North Korea greeted the fresh sanctions imposed by the United Nations on it by firing another missile over Japan, early today, in signs that the rouge regime of Kim Jong Un will continue to remain a threat to peace.
The intermediate-range missile, launched at about 6:57 am flew over Japan's Hokkaido island and covered a distance of about 3,700 km before splashing down in the Pacific Ocean.
The Japanese government said the missile was launched at around 6:57 am and fell into waters about 2,200 km east of Hokkaido's Cape Erimo at around 7:16 a m.
The missile fired from Pyongyang flew 3,700 km and reached an altitude of 770 km, South Korea's joint chief of staff said
Japan didn't attempt to shoot down the missile as it flew over the northern island of Hokkaido, according to Japan's top government spokesman.

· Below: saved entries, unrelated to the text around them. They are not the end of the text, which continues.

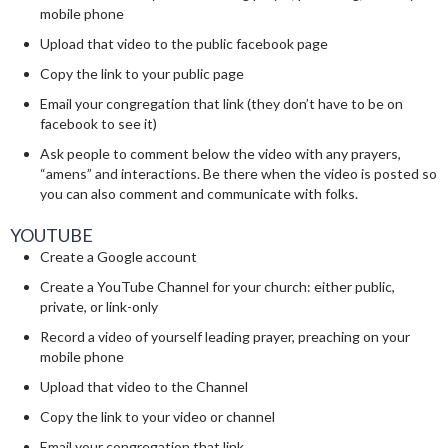
mobile phone
Upload that video to the public facebook page
Copy the link to your public page
Email your congregation that link (they don’t have to be on
facebook to see it)
Ask people to comment below the video with any prayers,
“amens” and interactions. Be there when the video is posted so
you can also comment and communicate with folks.
YOUTUBE
Create a Google account
Create a YouTube Channel for your church: either public,
private, or link-only
Record a video of yourself leading prayer, preaching on your
mobile phone
Upload that video to the Channel
Copy the link to your video or channel
Email your congregation that link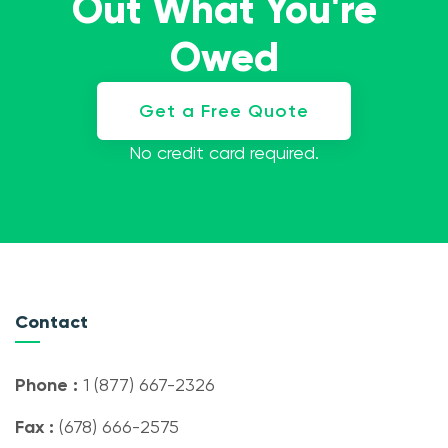
Out What You're
Owed
Get a Free Quote
No credit card required.
Contact
Phone :
1 (877) 667-2326
Fax :
(678) 666-2575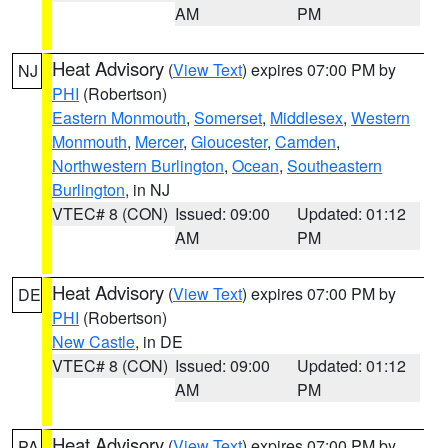
AM
PM
Heat Advisory
(
View Text
) expires 07:00 PM by
NJ
PHI
(Robertson)
Eastern Monmouth
,
Somerset
,
Middlesex
,
Western
Monmouth
,
Mercer
,
Gloucester
,
Camden
,
Northwestern Burlington
,
Ocean
,
Southeastern
Burlington
, in NJ
VTEC# 8 (CON)
Issued: 09:00
Updated: 01:12
AM
PM
Heat Advisory
(
View Text
) expires 07:00 PM by
DE
PHI
(Robertson)
New Castle
, in DE
VTEC# 8 (CON)
Issued: 09:00
Updated: 01:12
AM
PM
Heat Advisory
(
View Text
) expires 07:00 PM by
PA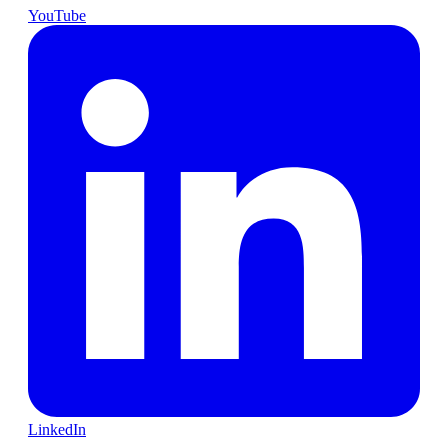
YouTube
LinkedIn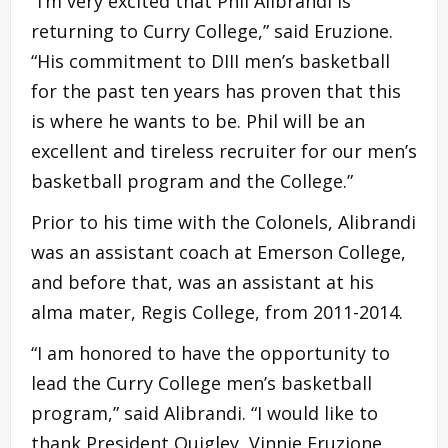
“I’m very excited that Phil Alibrandi is
returning to Curry College,” said Eruzione.
“His commitment to DIII men’s basketball
for the past ten years has proven that this
is where he wants to be. Phil will be an
excellent and tireless recruiter for our men’s
basketball program and the College.”
Prior to his time with the Colonels, Alibrandi
was an assistant coach at Emerson College,
and before that, was an assistant at his
alma mater, Regis College, from 2011-2014.
“I am honored to have the opportunity to
lead the Curry College men’s basketball
program,” said Alibrandi. “I would like to
thank President Quigley, Vinnie Eruzione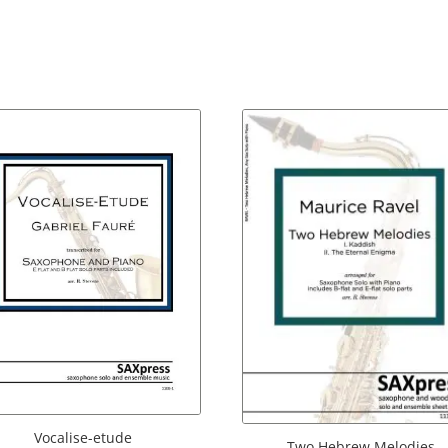
Vocalise-etude
Two Hebrew Melodies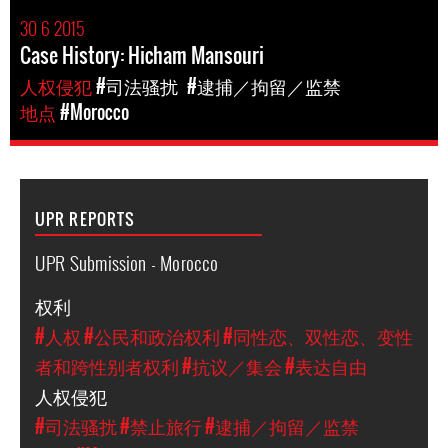
30 6 2015
Case History: Hicham Mansouri
人权侵犯
#司法骚扰
#逮捕／拘留／监禁
地点
#Morocco
UPR REPORTS
UPR Submission - Morocco
权利
#人权
#公民和政治权利
#同性恋、双性恋、变性
者和跨性别者权利
#抗议／集会
#表达自由
人权侵犯
#司法骚扰
#禁止旅行
#逮捕／拘留／监禁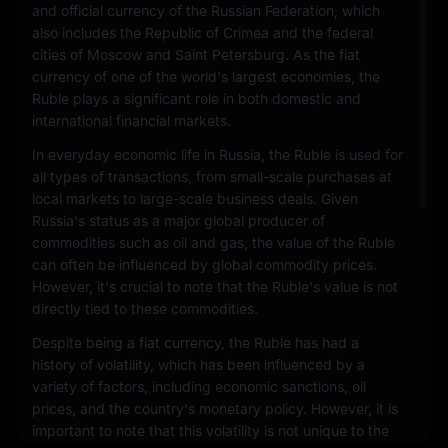
and official currency of the Russian Federation, which
also includes the Republic of Crimea and the federal
cities of Moscow and Saint Petersburg. As the fiat
currency of one of the world's largest economies, the
Ruble plays a significant role in both domestic and
international financial markets.
In everyday economic life in Russia, the Ruble is used for
all types of transactions, from small-scale purchases at
local markets to large-scale business deals. Given
Russia's status as a major global producer of
commodities such as oil and gas, the value of the Ruble
can often be influenced by global commodity prices.
However, it's crucial to note that the Ruble's value is not
directly tied to these commodities.
Despite being a fiat currency, the Ruble has had a
history of volatility, which has been influenced by a
variety of factors, including economic sanctions, oil
prices, and the country's monetary policy. However, it is
important to note that this volatility is not unique to the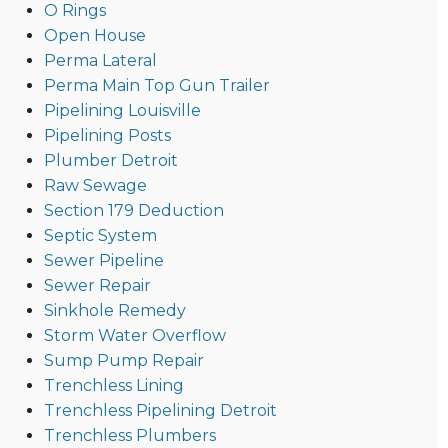
O Rings
Open House
Perma Lateral
Perma Main Top Gun Trailer
Pipelining Louisville
Pipelining Posts
Plumber Detroit
Raw Sewage
Section 179 Deduction
Septic System
Sewer Pipeline
Sewer Repair
Sinkhole Remedy
Storm Water Overflow
Sump Pump Repair
Trenchless Lining
Trenchless Pipelining Detroit
Trenchless Plumbers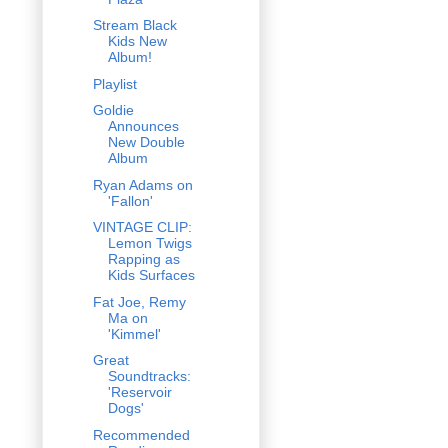
Stream Black
Kids New
Album!
Playlist
Goldie
Announces
New Double
Album
Ryan Adams on
'Fallon'
VINTAGE CLIP:
Lemon Twigs
Rapping as
Kids Surfaces
Fat Joe, Remy
Ma on
'Kimmel'
Great
Soundtracks:
'Reservoir
Dogs'
Recommended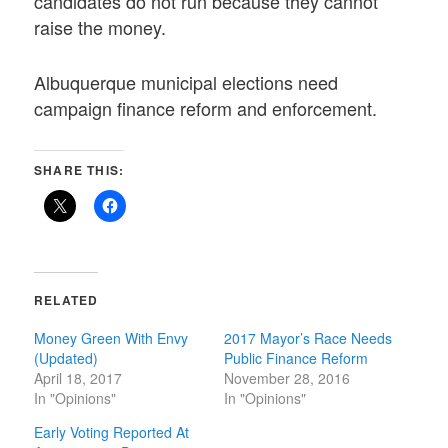
candidates do not run because they cannot
raise the money.
Albuquerque municipal elections need
campaign finance reform and enforcement.
SHARE THIS:
RELATED
Money Green With Envy
2017 Mayor’s Race Needs
(Updated)
Public Finance Reform
April 18, 2017
November 28, 2016
In "Opinions"
In "Opinions"
Early Voting Reported At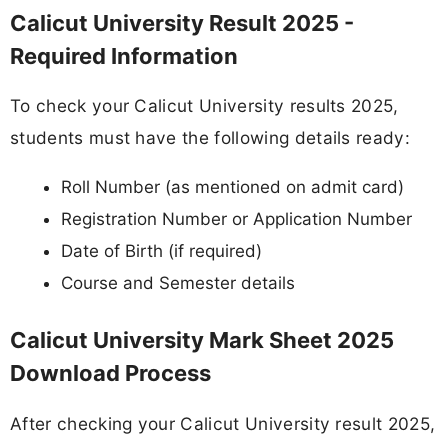
Calicut University Result 2025 -
Required Information
To check your Calicut University results 2025,
students must have the following details ready:
Roll Number (as mentioned on admit card)
Registration Number or Application Number
Date of Birth (if required)
Course and Semester details
Calicut University Mark Sheet 2025
Download Process
After checking your Calicut University result 2025,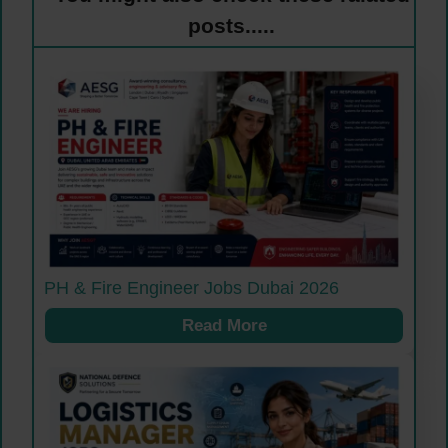
posts.....
PH & Fire Engineer Jobs Dubai 2026
Read More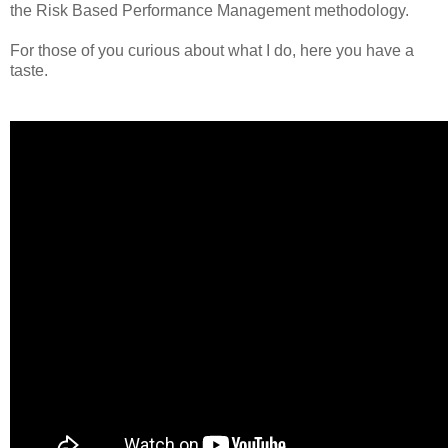
the Risk Based Performance Management methodology.
For those of you curious about what I do, here you have a
taste.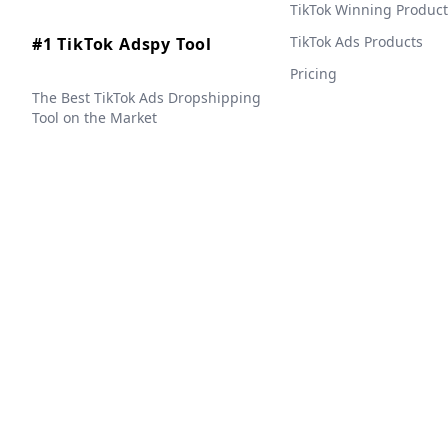
TikTok Winning Product
TikTok Ads Products
#1 TikTok Adspy Tool
Pricing
The Best TikTok Ads Dropshipping
Tool on the Market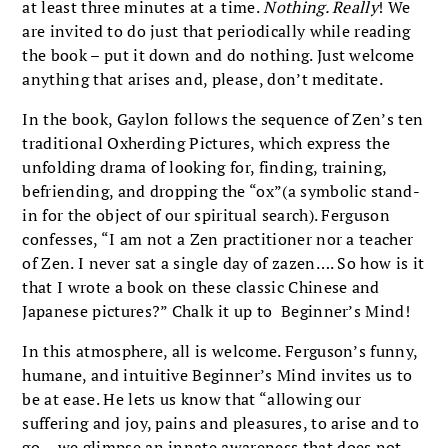
at least three minutes at a time.
Nothing. Really
! We
are invited to do just that periodically while reading
the book – put it down and do nothing. Just welcome
anything that arises and, please, don’t meditate.
In the book, Gaylon follows the sequence of Zen’s ten
traditional Oxherding Pictures, which express the
unfolding drama of looking for, finding, training,
befriending, and dropping the “ox”(a symbolic stand-
in for the object of our spiritual search). Ferguson
confesses, “I am not a Zen practitioner nor a teacher
of Zen. I never sat a single day of zazen…. So how is it
that I wrote a book on these classic Chinese and
Japanese pictures?” Chalk it up to Beginner’s Mind!
In this atmosphere, all is welcome. Ferguson’s funny,
humane, and intuitive Beginner’s Mind invites us to
be at ease. He lets us know that “allowing our
suffering and joy, pains and pleasures, to arise and to
go… we glimpse an innate awareness that does not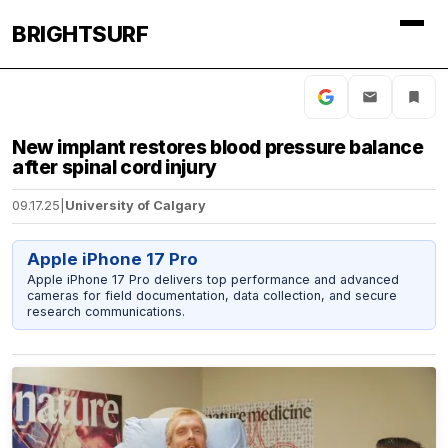
BRIGHTSURF
New implant restores blood pressure balance
after spinal cord injury
09.17.25
|
University of Calgary
Apple iPhone 17 Pro
Apple iPhone 17 Pro delivers top performance and advanced
cameras for field documentation, data collection, and secure
research communications.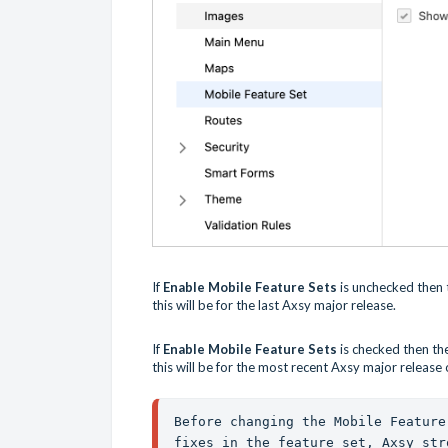
If
Enable Mobile Feature Sets
is unchecked then t
this will be for the last Axsy major release.
If
Enable Mobile Feature Sets
is checked then th
this will be for the most recent Axsy major release
Before changing the Mobile Feature
fixes in the feature set, Axsy str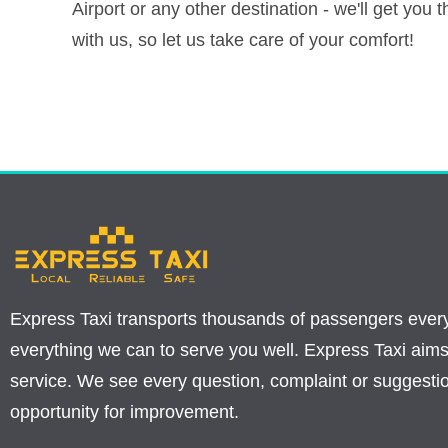
Airport or any other destination - we'll get you 
with us, so let us take care of your comfort!
Express Taxi transports thousands of passengers ever
everything we can to serve you well. Express Taxi aims
service. We see every question, complaint or suggesti
opportunity for improvement.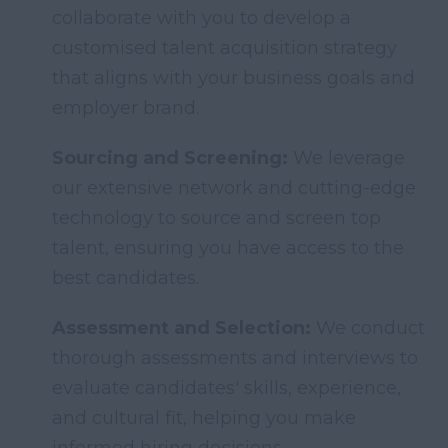
collaborate with you to develop a
customised talent acquisition strategy
that aligns with your business goals and
employer brand.
Sourcing and Screening:
We leverage
our extensive network and cutting-edge
technology to source and screen top
talent, ensuring you have access to the
best candidates.
Assessment and Selection:
We conduct
thorough assessments and interviews to
evaluate candidates' skills, experience,
and cultural fit, helping you make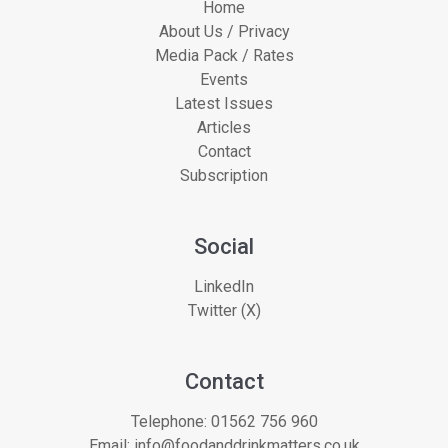
Home
About Us / Privacy
Media Pack / Rates
Events
Latest Issues
Articles
Contact
Subscription
Social
LinkedIn
Twitter (X)
Contact
Telephone:
01562 756 960
Email:
info@foodanddrinkmatters.co.uk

The launch, however, triggered the nation's J-Alert warning system, which advised people in Hokkaido and 11 prefectures, including Aomori, Iwate, Miyagi, Akita, Yamagata, Fukushima, Ibaraki, Tochigi, Gunma, Niigata and Nagano, to take precautions.
An initial assessment indicated that it was an intermediate range ballistic missile (ICBM), US Pacific Command said in a statement.
The missile, however, covered a 3,700km, a distance further than the 3,400 km to Guam - the American military base that North Korea had threatened to destroy.
The missile fired on 29 August over Japan travelled 2,700 km and reached an altitude of 550 km.
The UN Security Council is expected to meet in New York at 3 pm local time to review the situation.
The UN imposed harsher sanctions on North Korea after the country tested what it called a hydrogen bomb on 3 September, and launched more than a dozen missiles this year as Kim sought the capability to hit US with an atomic weapon.
Monday's UN sanctions were, however, had watered down the tougher draft of a resolution for a full-scope embargo prepared by the US, in order to win the support of Beijing and Moscow, the two countries still on North Korea's side.
North Korea had on Thursday threatened to sink Japan ''into the sea'' with a nuclear strike and turn the US into ''ashes and darkness'' for agreeing to the latest UN sanctions.
''These continued provocations only deepen North Korea's diplomatic and economic isolation,'' US secretary Rex Tillerson said in a statement. Tillerson also reiterated a call for China and Russia to take action against the rogue state, saying: ''China supplies North Korea with most of its oil. Russia is the largest employer of North Korean forced labour.''
President Donald Trump has said all options - including military - are on the table to stop North Korea from threatening the US.
Japanese Prime Minister Shinzo Abe called for a unified international response to North Korean provocation.
South Korea's foreign ministry condemned the launch in a statement, and urged its neighbour to stop its ''reckless provocation''.
The Japanese yen pared gains spurred by news of the launch while the stock market was yet to react. In South Korea, the cost of insuring five-year sovereign bonds rose the most in a week.